Everybody agrees it's important to finally repair our bridges in serious need of attention. It can make your head spin trying to figure out the best way to pay the bill.

But two interesting things have happened so far. The governor sounded like he was more willing to listen to other points of view, and Cahill wasted no time leaning against the latest big-money plan. That's a position that may serve him, and us, well over the next couple of years.

Highfields Capital Management, a Boston investment firm that isn't shy about expressing business opinions privately and sometimes in public, apparently got the attention of executives running the country's largest title insurance company.

First American Corp. of Santa Ana, Calif., said yesterday that it had agreed to add five people picked by Highfields to the company's board. Two sitting directors will step down, leaving the board with 17 total members when the Highfields five join.

No one from Highfields itself will join the First American board. Among the newcomers are the former chief financial officer of Station Casinos Inc. and the former chief investment officer of XL Capital. Most interesting, the group of five new directors also includes Patrick F. Stone, the former president of First American's top competitor, Fidelity National Financial Inc.

Highfields is the largest shareholder of First American, owning about 9.6 percent of the company's stock. (The Baupost Group, a Highfields neighbor near Copley Square, owns about 2.4 percent.)

First American reported a larger than expected quarterly loss of $67 million for its latest fiscal quarter. The company's stock has slumped by about 26 percent over the last year. A plan to split its insurance and financial data units into separate companies is in the works.

Highfields principals Jon Jacobson and Richard Grubman said encouraging things in prepared comments about the First American board additions yesterday.

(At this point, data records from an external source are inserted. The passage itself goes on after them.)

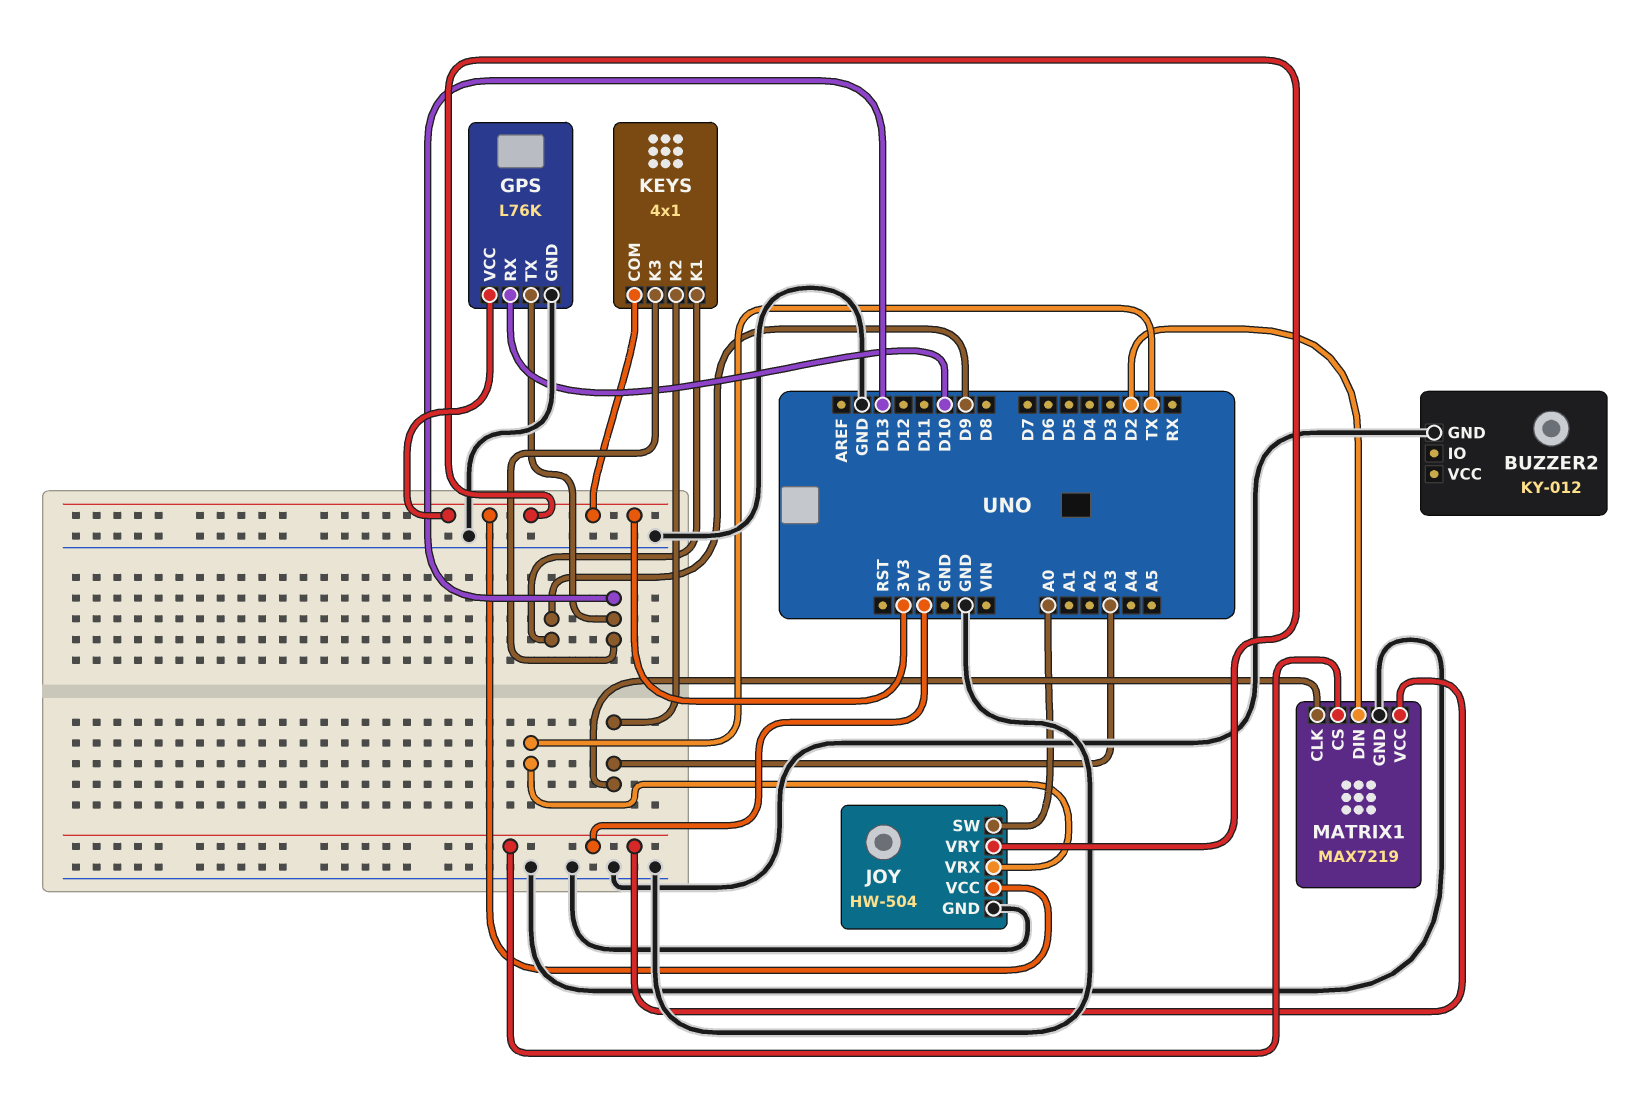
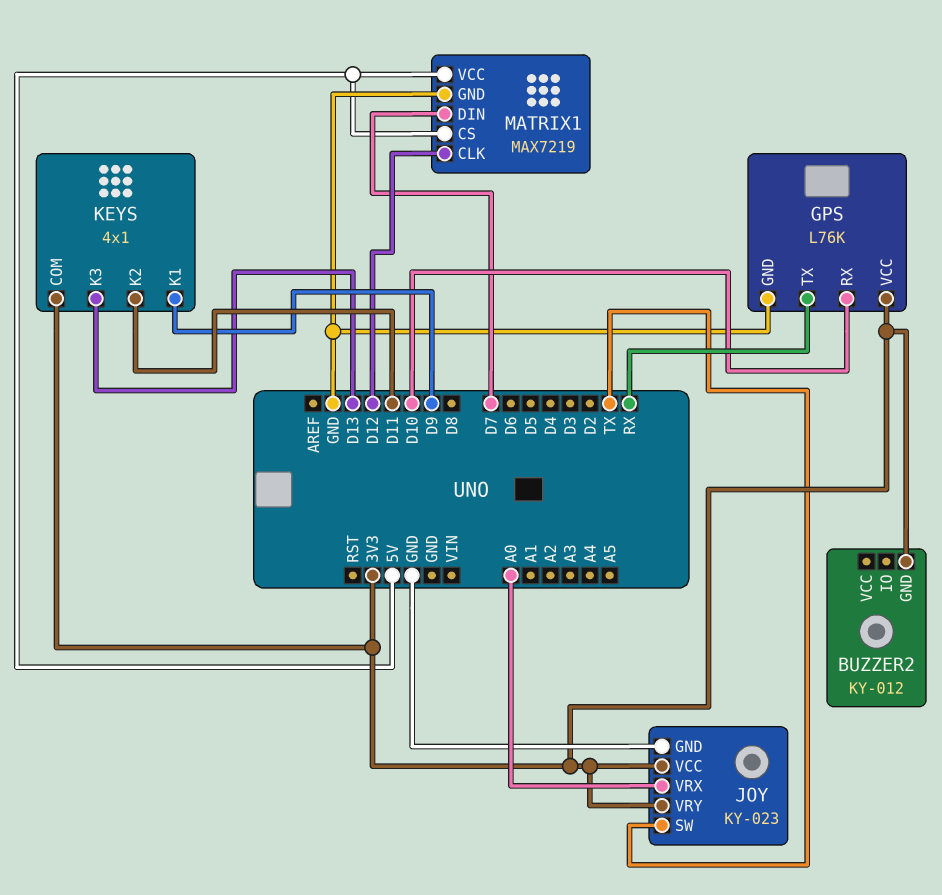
BUZZER2 pin GND: GND -> 3V3
GPS pin TX: D13 -> RX
JOY: HW-504 -> KY-023
JOY pin SW: A0 -> TX
JOY pin VRX: TX -> A0
KEYS pin K2: A3 -> D11
MATRIX1 pin CLK: A3 -> D12
MATRIX1 pin DIN: D2 -> D7

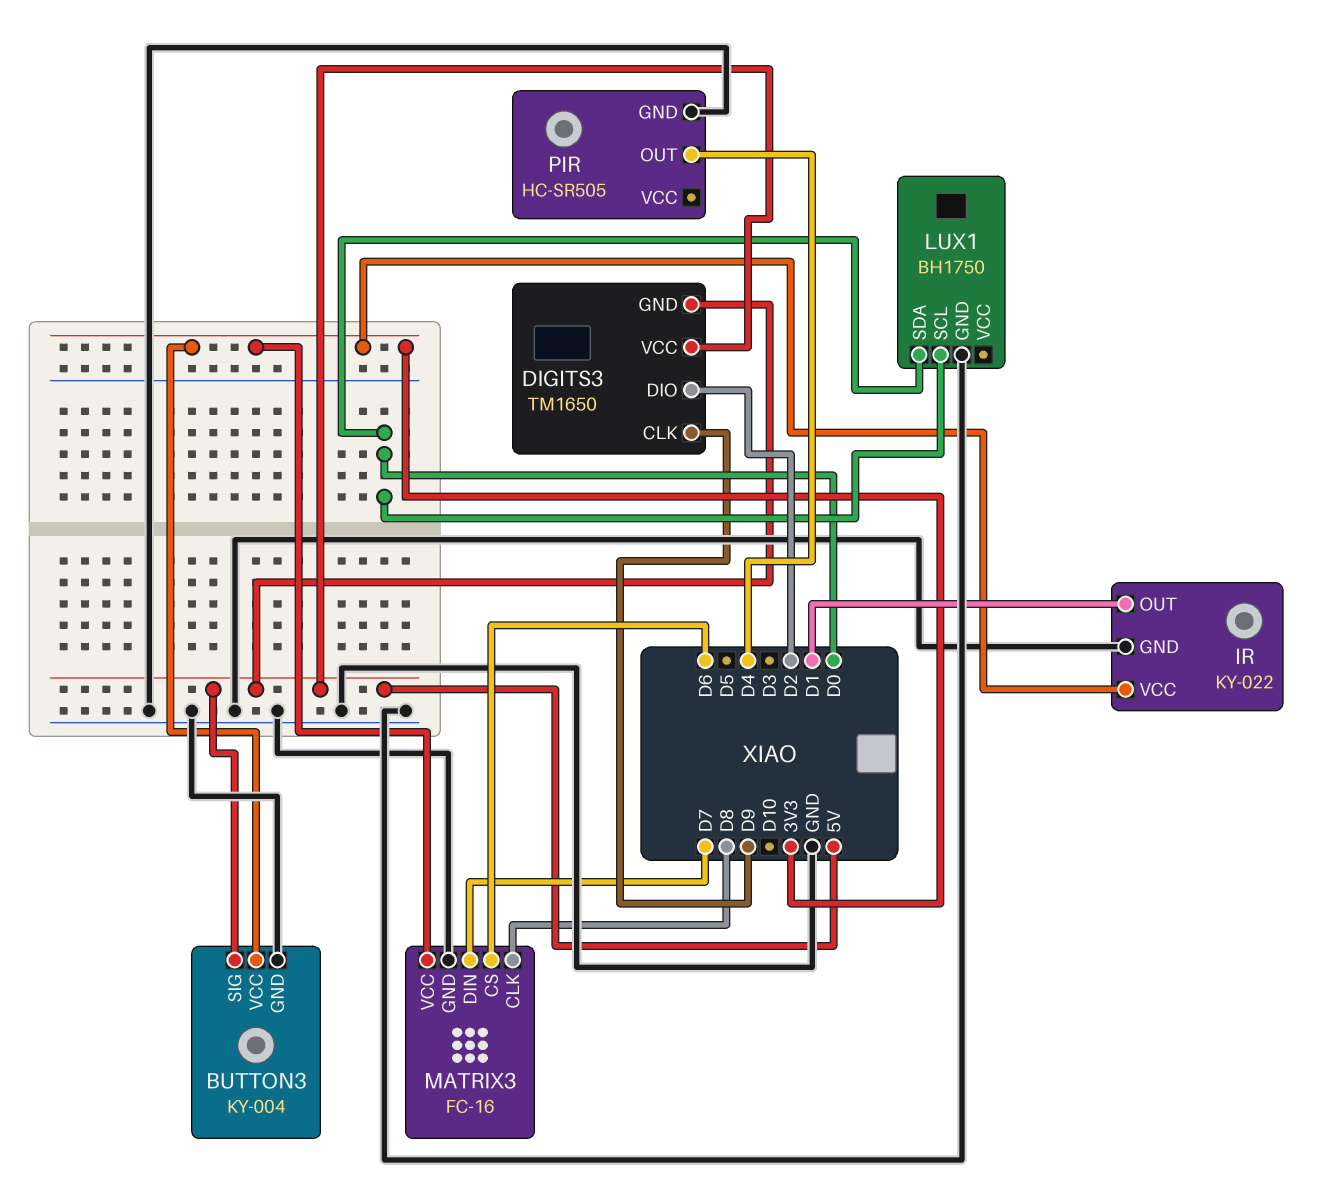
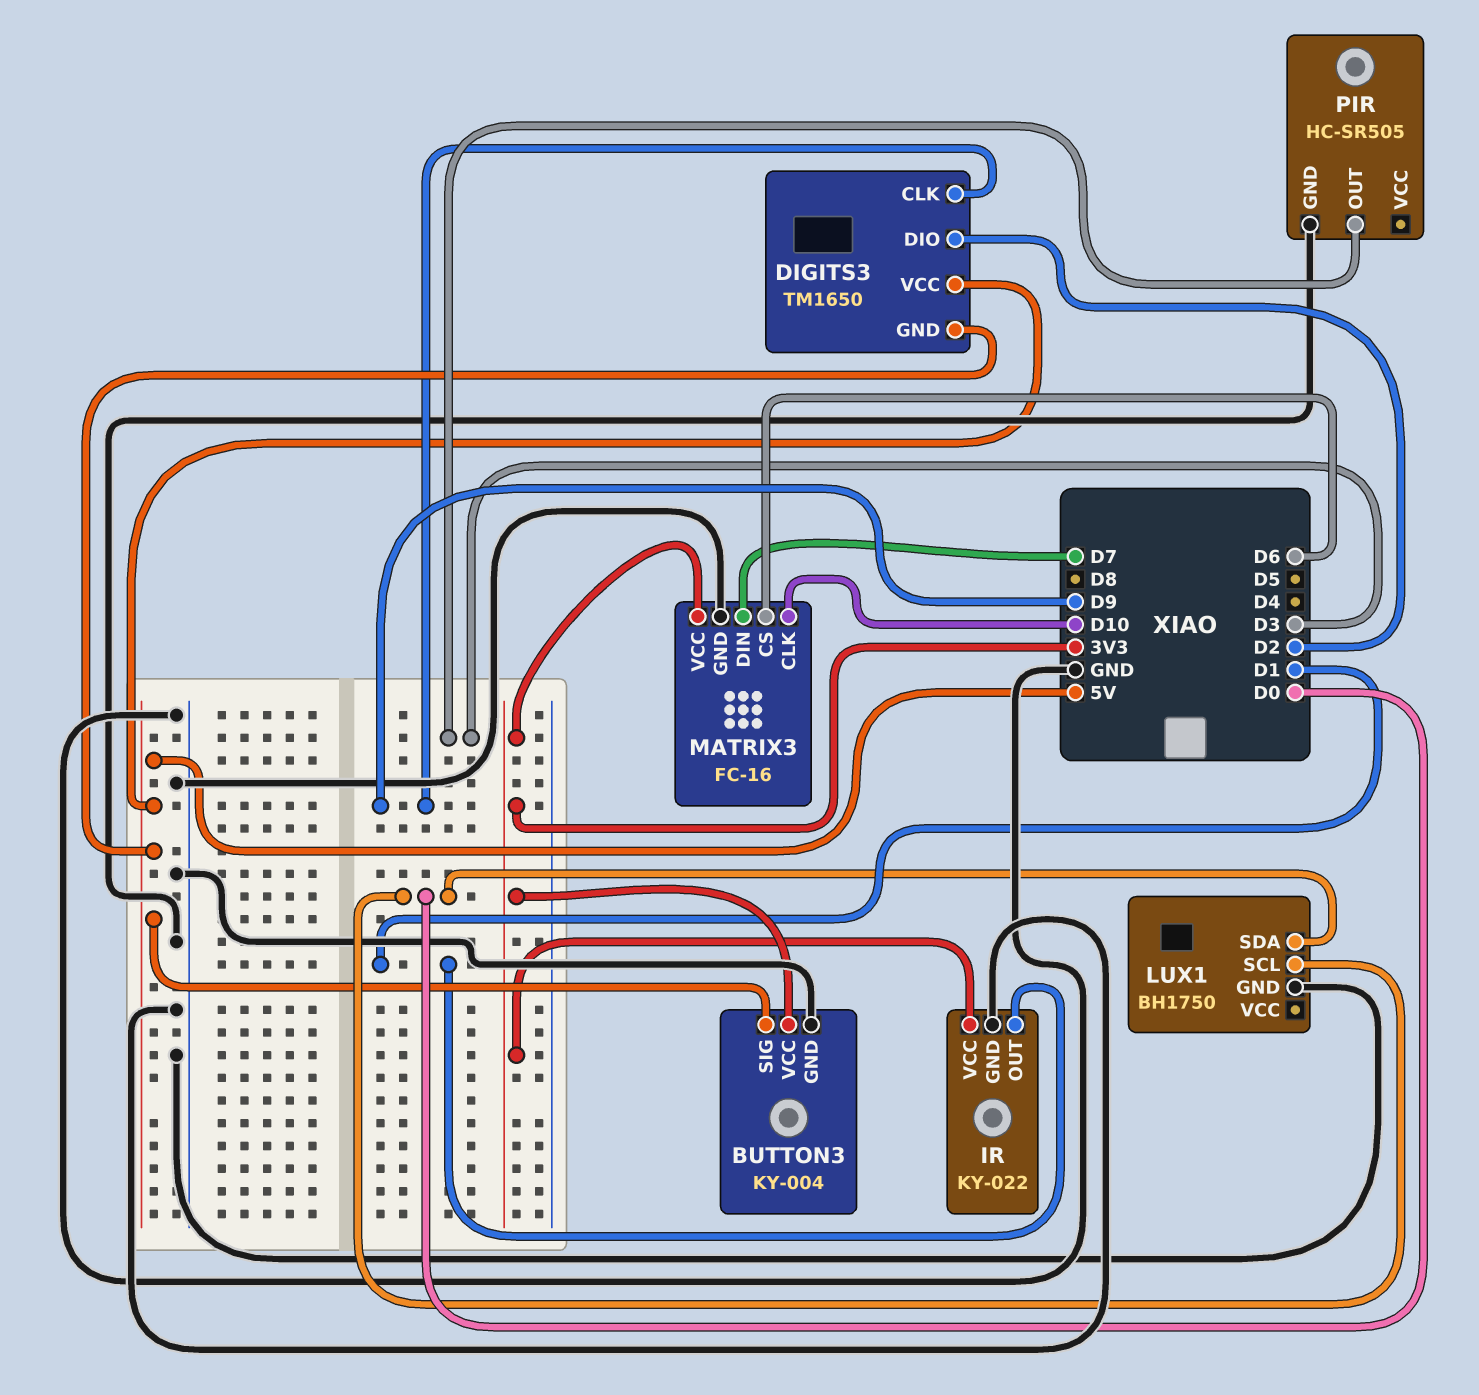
MATRIX3 pin CLK: D8 -> D10
PIR pin OUT: D4 -> D3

So did chief executive Parker Kennedy. "We welcome these new directors and look forward to capitalizing on the breadth of experience they will bring," he said. You think?

The Red Herring
Speaking of public comments, the chief executive at Power Financial Corp. of Montreal was saying supportive things about managers at Putnam Investments yesterday. Jeffrey Orr said a turnaround at the investment firm owned by Power Financial was "on track." He said Power remained "very pleased" it purchased Putnam, which has struggled with declining assets under management.